Saturday, January 3, 2009

what happened?

Somethings never turn out the way you want them to turn out....
A promise is empty until fulfilled.
Never expect anything from anyone else, but give them all you've got.
We made an agreement to never lose our friendship to be the way we were before we were together. A month of friendship turned into a relationship that I'll never forget. Before going out I remember that we explicitly agreed to keep our friendship that what we had would never fade.... I thought that we'd be able to start over and be friends.... but I guess not. You never call.... you said that you would say hi at least once a day, no matter what happened. You said that you still cared about me and that you still wanted to be friends.

BUT....

Our friendship is not the same.... the distance is huge, you never say hi once a day, you just don't seem to care anymore.... sometimes I wonder if I didn't say hi would you even remember me. I thought that our friendship was special... granted we only had a month of friendship, but it was a friendship that will last forever.... A friendship that I cherished..... I guess if you didn't like me as more than a friend, you wouldn't have talked to me so much. Now I find myself saying hi, working for our friendship (a friendship that doesn't seem to exist anymore). A friendship needs to be mutual something that both people work at, something that both people want.

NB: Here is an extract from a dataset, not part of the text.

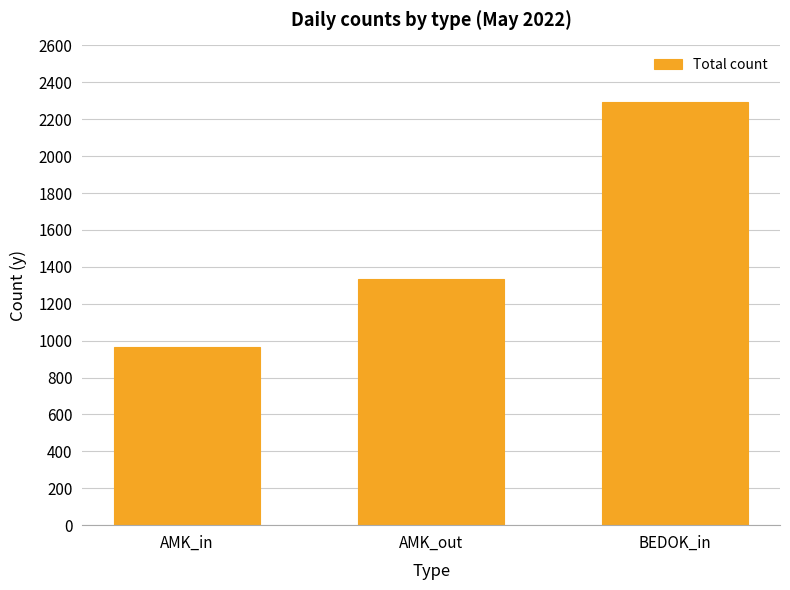

Which category has the highest value across all series?

BEDOK_in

In the past, people have told me that they still wanted to be friends and I was the one working for it and guess what! I gave up because it was clear that they didn't want to be friends, but I just want so badly for you to be different, for you to understand the meaning of a friendship to take words seriously, back up words with actions and not take things for granted. I don't want to test you because there's no point in that if I keep hoping for something, but you fail everytime. You keep telling me that we can be friends and we should meet up and have coffee..... yet you don't call to plan things with me. Please don't play with me....

I want to be able to believe in people's promises again.... I want to have faith in people and believe that they will follow through with what they say..... It's a simple life lesson.... say what you mean. Please just show me that we can be friends again is that too much to ask?